Harry :     (S’approche d’elle et lui arrache la fiole des mains)             Terminé... Tant que mon enquête ne sera pas finie, plus             d’alcool sur ce plateau.

Arlette :   (Furieuse) Je vous préviens que si je n’ai pas ma                 dose, je suis d’une humeur de chien.

Sonia :     (Aussi discrètement que possible) Psst... Psst...                 (Arlette ne s’aperçoit de rien)

Harry :     Ca m’est complètement égal (renifle la bouteille, fait             la grimace et met la fiole dans sa poche).

Arlette :   (Observe Harry d’on oeil noir) Il est clair que vous                 aimez faire de l’abus de pouvoir ! Je parie que votre             père était autoritaire.

Harry :     Pas du tout, il était flic.

Sonia :     (toujours discrètement, elle tente d’attirer l’attention             d’Arlette) Psst... psst...

Arlette :   (Va bouder dans un coin et après un court silence)                 J’espère au moins que votre enquête ne durera pas trop             longtemps.

Harry :     Ne vous inquiétez pas, j’ai la réputation d’être un fin             limier. Au fait, je parie que vous détestiez M. Georges?
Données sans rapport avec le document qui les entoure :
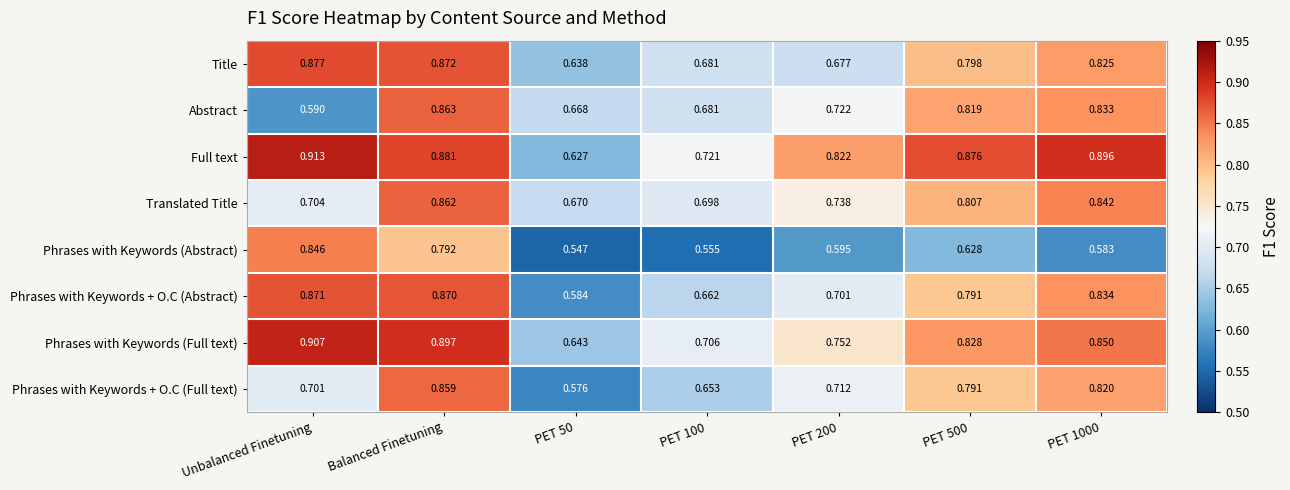

Which series changed the most between PET 100 and PET 500?

Full text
Arlette :   Lui ? Pas le moins du monde... de toute façon, tant que             je bois, je ne déteste personne... Mais alors quand je             suis sobre... vous pouvez pas savoir... c’est le monde             entier que je prends en grippe.

Harry :     (Insidieuse s’approche d’Arlette) Et tout à l’heure,                 quand vous vous êtes réveillée, vous étiez sobre puisque             vous n’aviez plus de carburant?

Arlette :   (Eclate de rire)  Ne vous faites aucune illusion... Ca             fait plusieurs décennies que je n’ai pas été sobre...             Croyez-moi, il faut bien plus qu’une petite sieste pour             évacuer ce que mon organisme stock depuis si longtemps.